Which brings us to the present, a much less juicy version of the VMAs. It’s not necessarily a bad thing, just safe to say MTV doesn’t take such bold risks anymore.

It makes sense to start with Beyoncé, because in her own phrase – she slayed.  Her performance, in a roundabout way, gestured towards racist police violence. Her set, a short rendition of Lemonade, opened with Pray You Catch Me which featured a group of dancers in white spotlights. The lights would turn red with the sound of gunfire as dancers fell until only Beyoncé was left standing. She finished up falling into the arms of a man dressed in a black hood, and with that, the show continued without a mention of Black Lives Matter.

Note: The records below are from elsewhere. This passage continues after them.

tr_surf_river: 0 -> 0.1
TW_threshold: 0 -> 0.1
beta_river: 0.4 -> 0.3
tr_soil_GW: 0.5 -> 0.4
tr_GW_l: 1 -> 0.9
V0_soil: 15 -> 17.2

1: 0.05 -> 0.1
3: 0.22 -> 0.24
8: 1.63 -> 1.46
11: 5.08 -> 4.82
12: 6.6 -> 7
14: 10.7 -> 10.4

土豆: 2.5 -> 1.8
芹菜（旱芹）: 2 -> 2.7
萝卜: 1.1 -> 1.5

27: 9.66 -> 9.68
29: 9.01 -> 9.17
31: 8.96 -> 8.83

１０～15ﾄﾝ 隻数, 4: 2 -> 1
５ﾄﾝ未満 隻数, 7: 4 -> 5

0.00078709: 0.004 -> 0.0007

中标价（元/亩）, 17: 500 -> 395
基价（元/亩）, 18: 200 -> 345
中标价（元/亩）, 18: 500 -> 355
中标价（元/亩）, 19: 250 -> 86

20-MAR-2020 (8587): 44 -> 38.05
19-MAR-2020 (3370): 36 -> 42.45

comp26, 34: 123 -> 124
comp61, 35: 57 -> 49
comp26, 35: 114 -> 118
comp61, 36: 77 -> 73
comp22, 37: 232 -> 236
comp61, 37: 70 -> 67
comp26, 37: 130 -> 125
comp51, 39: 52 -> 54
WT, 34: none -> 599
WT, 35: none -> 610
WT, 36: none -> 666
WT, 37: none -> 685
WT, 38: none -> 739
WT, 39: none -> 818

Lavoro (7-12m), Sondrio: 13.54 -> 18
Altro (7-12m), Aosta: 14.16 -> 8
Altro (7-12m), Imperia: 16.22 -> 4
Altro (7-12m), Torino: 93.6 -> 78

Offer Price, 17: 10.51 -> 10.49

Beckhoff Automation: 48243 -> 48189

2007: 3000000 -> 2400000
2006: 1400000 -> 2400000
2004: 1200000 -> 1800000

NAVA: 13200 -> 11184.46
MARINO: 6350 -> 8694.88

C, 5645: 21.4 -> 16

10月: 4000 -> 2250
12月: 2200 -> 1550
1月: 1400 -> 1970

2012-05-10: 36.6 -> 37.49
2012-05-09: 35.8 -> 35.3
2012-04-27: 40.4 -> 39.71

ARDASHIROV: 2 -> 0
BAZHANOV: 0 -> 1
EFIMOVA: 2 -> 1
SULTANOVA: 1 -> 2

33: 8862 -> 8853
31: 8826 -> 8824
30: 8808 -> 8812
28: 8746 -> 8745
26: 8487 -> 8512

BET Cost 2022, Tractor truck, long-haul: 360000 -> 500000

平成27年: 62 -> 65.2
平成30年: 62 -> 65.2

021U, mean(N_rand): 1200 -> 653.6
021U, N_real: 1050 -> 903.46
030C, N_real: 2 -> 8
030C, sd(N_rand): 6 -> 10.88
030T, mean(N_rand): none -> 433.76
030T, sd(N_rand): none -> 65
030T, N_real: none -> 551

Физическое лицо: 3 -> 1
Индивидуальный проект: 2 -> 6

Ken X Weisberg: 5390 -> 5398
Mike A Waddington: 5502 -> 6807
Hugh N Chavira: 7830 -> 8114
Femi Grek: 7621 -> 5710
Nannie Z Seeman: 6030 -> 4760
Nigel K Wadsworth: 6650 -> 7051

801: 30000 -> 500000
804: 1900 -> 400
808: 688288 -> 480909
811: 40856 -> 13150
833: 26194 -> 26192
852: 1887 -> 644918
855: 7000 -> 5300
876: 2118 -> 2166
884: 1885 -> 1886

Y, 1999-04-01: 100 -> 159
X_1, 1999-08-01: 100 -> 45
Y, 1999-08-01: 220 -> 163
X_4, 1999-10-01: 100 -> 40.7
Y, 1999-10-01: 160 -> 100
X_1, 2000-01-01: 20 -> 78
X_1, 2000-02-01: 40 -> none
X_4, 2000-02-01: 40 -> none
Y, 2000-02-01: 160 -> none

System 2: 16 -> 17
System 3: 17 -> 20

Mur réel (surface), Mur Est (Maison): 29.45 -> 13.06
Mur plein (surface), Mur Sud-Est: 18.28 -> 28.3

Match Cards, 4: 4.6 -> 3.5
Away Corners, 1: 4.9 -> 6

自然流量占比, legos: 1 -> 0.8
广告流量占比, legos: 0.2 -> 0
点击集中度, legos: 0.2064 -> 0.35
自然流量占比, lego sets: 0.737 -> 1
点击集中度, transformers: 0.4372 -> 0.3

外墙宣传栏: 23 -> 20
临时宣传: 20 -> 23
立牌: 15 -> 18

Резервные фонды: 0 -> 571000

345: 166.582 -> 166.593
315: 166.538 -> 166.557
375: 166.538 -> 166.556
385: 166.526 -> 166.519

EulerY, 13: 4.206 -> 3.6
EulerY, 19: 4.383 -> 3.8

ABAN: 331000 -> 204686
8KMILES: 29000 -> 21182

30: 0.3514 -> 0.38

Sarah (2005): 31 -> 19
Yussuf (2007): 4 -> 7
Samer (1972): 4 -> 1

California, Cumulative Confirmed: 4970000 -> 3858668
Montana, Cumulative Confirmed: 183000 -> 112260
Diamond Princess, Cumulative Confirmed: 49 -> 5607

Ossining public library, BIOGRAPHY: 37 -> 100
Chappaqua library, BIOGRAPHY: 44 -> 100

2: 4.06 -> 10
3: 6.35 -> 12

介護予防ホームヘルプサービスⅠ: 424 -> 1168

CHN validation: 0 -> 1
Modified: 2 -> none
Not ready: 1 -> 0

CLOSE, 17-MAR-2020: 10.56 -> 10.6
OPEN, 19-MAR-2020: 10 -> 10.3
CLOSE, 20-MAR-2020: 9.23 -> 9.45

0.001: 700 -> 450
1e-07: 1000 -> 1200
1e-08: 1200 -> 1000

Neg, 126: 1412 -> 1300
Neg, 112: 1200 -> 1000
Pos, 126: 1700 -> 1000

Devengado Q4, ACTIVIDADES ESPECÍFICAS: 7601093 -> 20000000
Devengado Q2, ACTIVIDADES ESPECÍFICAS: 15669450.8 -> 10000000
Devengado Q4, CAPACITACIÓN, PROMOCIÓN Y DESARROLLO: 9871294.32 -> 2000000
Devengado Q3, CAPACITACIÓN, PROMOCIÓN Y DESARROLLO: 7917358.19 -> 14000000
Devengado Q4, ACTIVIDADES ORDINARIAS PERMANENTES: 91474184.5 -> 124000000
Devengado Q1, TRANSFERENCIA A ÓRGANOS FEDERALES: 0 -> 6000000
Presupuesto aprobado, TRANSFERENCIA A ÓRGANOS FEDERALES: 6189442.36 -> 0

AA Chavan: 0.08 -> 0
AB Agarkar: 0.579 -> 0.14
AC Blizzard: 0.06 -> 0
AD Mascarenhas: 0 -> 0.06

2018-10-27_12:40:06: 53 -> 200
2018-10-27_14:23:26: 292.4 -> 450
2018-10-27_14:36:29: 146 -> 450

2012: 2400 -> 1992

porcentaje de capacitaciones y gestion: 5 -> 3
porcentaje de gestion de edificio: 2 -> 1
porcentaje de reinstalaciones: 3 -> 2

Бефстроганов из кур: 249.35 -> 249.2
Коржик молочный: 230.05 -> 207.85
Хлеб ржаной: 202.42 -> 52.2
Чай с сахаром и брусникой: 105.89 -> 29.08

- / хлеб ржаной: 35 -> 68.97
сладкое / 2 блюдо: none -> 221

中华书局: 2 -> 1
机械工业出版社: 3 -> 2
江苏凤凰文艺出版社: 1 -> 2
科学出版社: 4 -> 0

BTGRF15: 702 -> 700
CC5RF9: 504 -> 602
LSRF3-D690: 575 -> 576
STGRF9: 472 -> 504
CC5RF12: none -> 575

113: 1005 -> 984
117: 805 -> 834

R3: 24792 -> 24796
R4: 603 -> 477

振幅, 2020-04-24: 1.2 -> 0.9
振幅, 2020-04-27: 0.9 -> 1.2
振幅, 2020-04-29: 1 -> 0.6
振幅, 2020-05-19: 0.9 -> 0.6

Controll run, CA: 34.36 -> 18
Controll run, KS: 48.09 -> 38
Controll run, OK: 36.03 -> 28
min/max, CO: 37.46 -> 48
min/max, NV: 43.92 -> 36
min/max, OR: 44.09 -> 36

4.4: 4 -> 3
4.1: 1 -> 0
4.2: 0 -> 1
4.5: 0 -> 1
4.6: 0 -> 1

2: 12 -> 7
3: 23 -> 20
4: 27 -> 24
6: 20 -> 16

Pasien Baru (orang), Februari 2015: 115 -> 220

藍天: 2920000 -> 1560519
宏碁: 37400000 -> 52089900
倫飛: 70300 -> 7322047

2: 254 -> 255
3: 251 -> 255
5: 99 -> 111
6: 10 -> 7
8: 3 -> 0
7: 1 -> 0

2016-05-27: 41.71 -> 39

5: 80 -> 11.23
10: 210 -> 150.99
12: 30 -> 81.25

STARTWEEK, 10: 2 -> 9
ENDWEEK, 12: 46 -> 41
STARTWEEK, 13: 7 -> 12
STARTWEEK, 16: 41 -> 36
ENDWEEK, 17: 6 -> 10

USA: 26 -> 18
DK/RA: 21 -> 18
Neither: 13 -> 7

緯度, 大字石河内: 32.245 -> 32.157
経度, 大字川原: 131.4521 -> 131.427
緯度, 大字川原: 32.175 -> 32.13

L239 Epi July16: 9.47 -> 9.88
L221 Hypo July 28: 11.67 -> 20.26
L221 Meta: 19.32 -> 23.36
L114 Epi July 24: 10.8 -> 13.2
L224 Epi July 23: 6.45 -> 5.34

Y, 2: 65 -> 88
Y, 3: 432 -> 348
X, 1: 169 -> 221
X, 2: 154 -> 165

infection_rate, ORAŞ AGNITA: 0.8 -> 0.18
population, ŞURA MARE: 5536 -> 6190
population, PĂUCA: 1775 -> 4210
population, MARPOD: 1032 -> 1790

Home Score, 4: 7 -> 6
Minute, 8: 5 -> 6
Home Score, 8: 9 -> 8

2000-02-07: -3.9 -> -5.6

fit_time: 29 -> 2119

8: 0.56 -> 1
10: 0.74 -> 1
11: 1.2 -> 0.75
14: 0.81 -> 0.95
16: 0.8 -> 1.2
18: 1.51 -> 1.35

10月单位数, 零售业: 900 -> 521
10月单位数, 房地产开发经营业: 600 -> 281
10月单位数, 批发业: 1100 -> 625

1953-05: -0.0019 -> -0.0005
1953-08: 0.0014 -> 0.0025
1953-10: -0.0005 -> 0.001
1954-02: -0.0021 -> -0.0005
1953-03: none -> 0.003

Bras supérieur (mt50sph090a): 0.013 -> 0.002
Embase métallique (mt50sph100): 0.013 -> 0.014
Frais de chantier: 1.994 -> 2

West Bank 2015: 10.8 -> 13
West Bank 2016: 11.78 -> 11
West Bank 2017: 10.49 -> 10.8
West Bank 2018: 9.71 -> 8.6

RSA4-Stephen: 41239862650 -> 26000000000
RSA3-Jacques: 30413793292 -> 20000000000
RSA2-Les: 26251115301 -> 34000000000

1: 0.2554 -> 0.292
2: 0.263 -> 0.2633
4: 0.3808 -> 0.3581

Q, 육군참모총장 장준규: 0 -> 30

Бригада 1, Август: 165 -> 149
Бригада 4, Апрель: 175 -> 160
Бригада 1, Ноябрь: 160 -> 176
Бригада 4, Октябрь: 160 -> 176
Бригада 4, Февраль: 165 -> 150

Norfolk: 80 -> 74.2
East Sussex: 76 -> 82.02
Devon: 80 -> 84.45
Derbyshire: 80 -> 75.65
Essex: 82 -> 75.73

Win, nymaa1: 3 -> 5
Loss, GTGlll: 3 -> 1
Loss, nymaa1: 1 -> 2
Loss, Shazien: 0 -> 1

As always, she proved she is in a league of her own.

We were all probably expecting Britney to flop, but it could have been and has been worse. Sure, she was lip-syncing, but her headset mic, dancing entourage and signature dance moves were nostalgic.

Rihanna received the Michael Jackson Video Vanguard Award by the one and only Drake. And how he gave it to her made hearts flutter everywhere. “She’s someone I’ve been in love with since I was 22 years old. She’s one of my best friends in the world. All my adult life, I’ve looked up to her even though she’s younger than me. She’s a living breathing legend in our industry. Ladies and gentlemen, the recipient of the Michael Jackson Vanguard Award for 2916: Rihanna,” he said.

Aside from Drake’s words, Rihanna had a lot of screen time, performing four mini-concerts at the VMAs. Each representing the different parts of her artistry, from Pon De Replay to Stay to Bitch Better Have My Money. Rihanna reminded everyone that beyond her bad gal reputation is an astounding voice and a striking performer.

After the world received news that MTV granted Kanye West four minutes to say whatever the hell he wanted, expectations were high. But instead, he spilled another Kanye classic. Covering all bases from Taylor to Chicago crime problems, he proceeded to preview a surprise video for Fade. All together is was a pretty chill night for Kanye, but it still made it as a stand out moment.

Voices have said the historic VMAs used to be riskier because artists from that time were opposed to selling out and “weren’t down for the industry BS”, whereas in today’s industry money and profile means more.

Despite the lack of drama, the VMAs remain entertaining.